Sports/Olympics / Motor Racing

Angry Armstrong blasts "sensationalism"
(AFP)
Updated: 2006-09-13 16:10

Seven-time Tour de France winner Lance Armstrong angrily dissociated himself from doping admissions by two former teammates and called the article citing them "sensationalism".

"Today's article in the New York Times was a blatant attempt to associate me and implicate me with a former teammate's admission that he took banned substances during his career," Armstrong said.

"The recycled suggestion that former teammates took EPO with my knowledge or at my request is categorically false and distorted sensationalism."

The New York Times reported that Frankie Andreu, a retired captain of the US Postal Service team, and another rider who did not want his name disclosed both admitted taking the banned endurance-booster EPO in preparing for the 1999 Tour de France, when Armstrong began a run of seven straight Tour triumphs.

Armstrong has already fought off claims that an updated test of a 1999 sample applied by a French laboratory showed the US cycling star was positive.

Armstrong, who retired last year and will turn 35 next week, reiterated his denial that he had ever used any performance enhancing drugs.

"My cycling victories are untainted," Armstrong said in a statement issued Tuesday. "I didn't take performance enhancing drugs, I didn't ask anyone else to take them and I didn't condone or encourage anyone else to take them.

"I won clean."

Both Andreu and his unidentified teammate told the newspaper they never saw Armstrong take any banned substance.

But Andreu's wife, Betsy, told the Times she blamed Armstrong for pressuring teammates to use drugs, saying her husband "didn't use EPO for himself, because as a domestique, he was never going to win that race. It was for Lance."

Armstrong said the allegation that he encouraged teammates to dope was counter to testimony Andreu himself gave under oath in an arbitration proceeding in Texas.

Armstrong noted that he won that case, in which he was paid a five million-dollar bonus for winning his sixth straight Tour title, which SCA Promotions had tried to withhold because of doping allegations.

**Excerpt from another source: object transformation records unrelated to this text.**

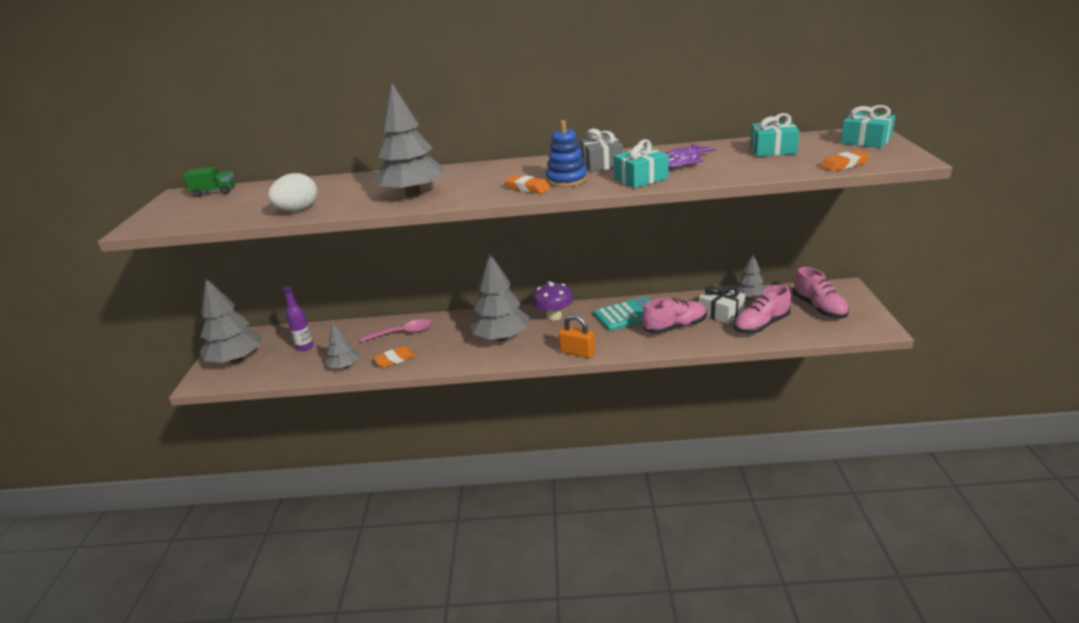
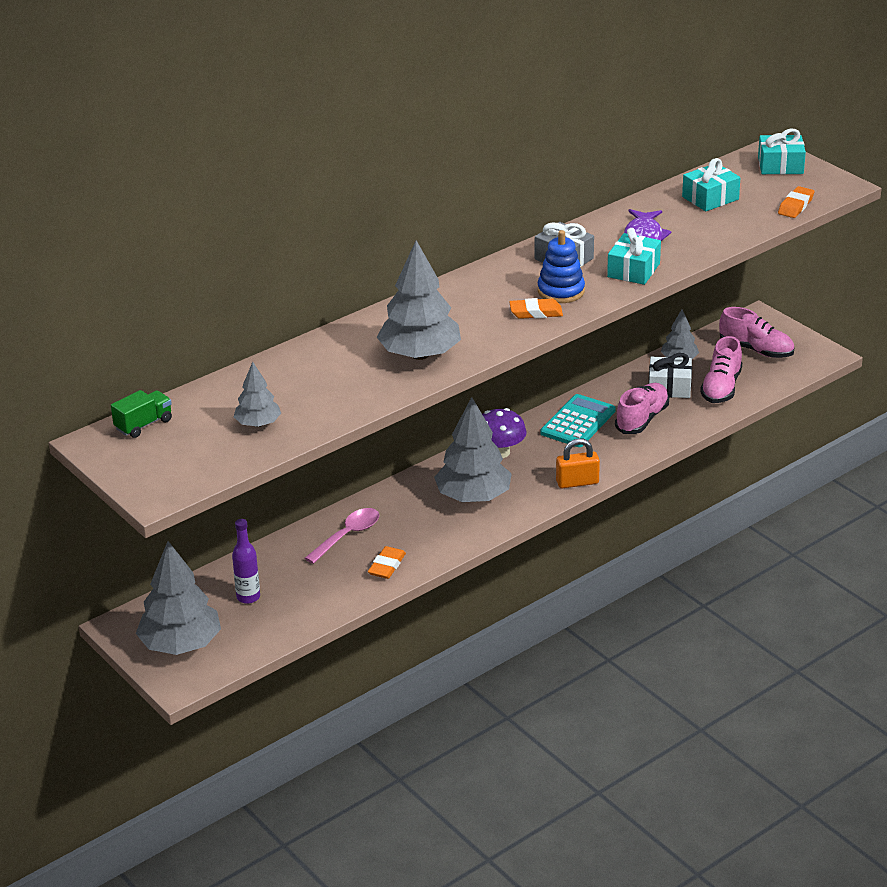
camera: 40 degrees left, 5 degrees up
white egg [268,173,317,212] -> none
grey tree [326,322,359,369] -> grey tree moved to [234,362,281,427]

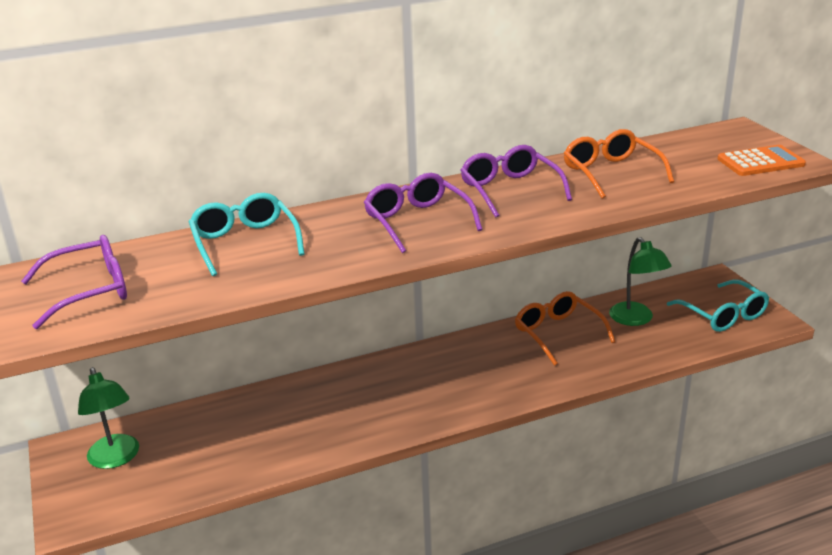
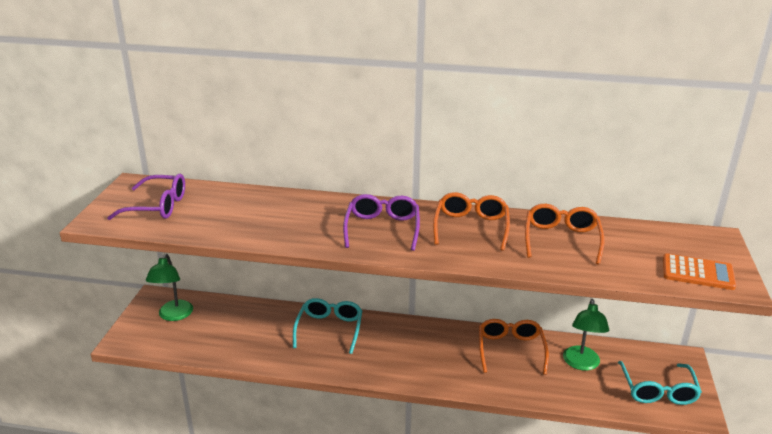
camera: 30 degrees right, 0 degrees up
turquoise glasses [189,193,304,276] -> turquoise glasses moved to [293,298,363,354]
purple glasses [461,145,572,218] -> orange glasses [433,192,510,251]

"The allegations re-run today are not new and I defeated them in court," Armstrong said. "The implication that drug use was common knowledge on the Postal team is untrue.

"In a recent arbitration in Dallas, I proved I never used, asked or encouraged anyone to take drugs."

Armstrong made an amazing recovery from life-threatening cancer to become the greatest champion in Tour history and a symbol of hope for those with cancer, but he has fought numerous doping allegations during his reign.

"With success comes skeptics, detractors, and attacks of guilt by association, particularly in today's climate," Armstrong said. "I raced and won clean."

Floyd Landis, who succeeded Armstrong as Tour de France champion this year, is enmeshed in a doping fight of his own after testing positive for unusual levels of testosterone during the 2006 race.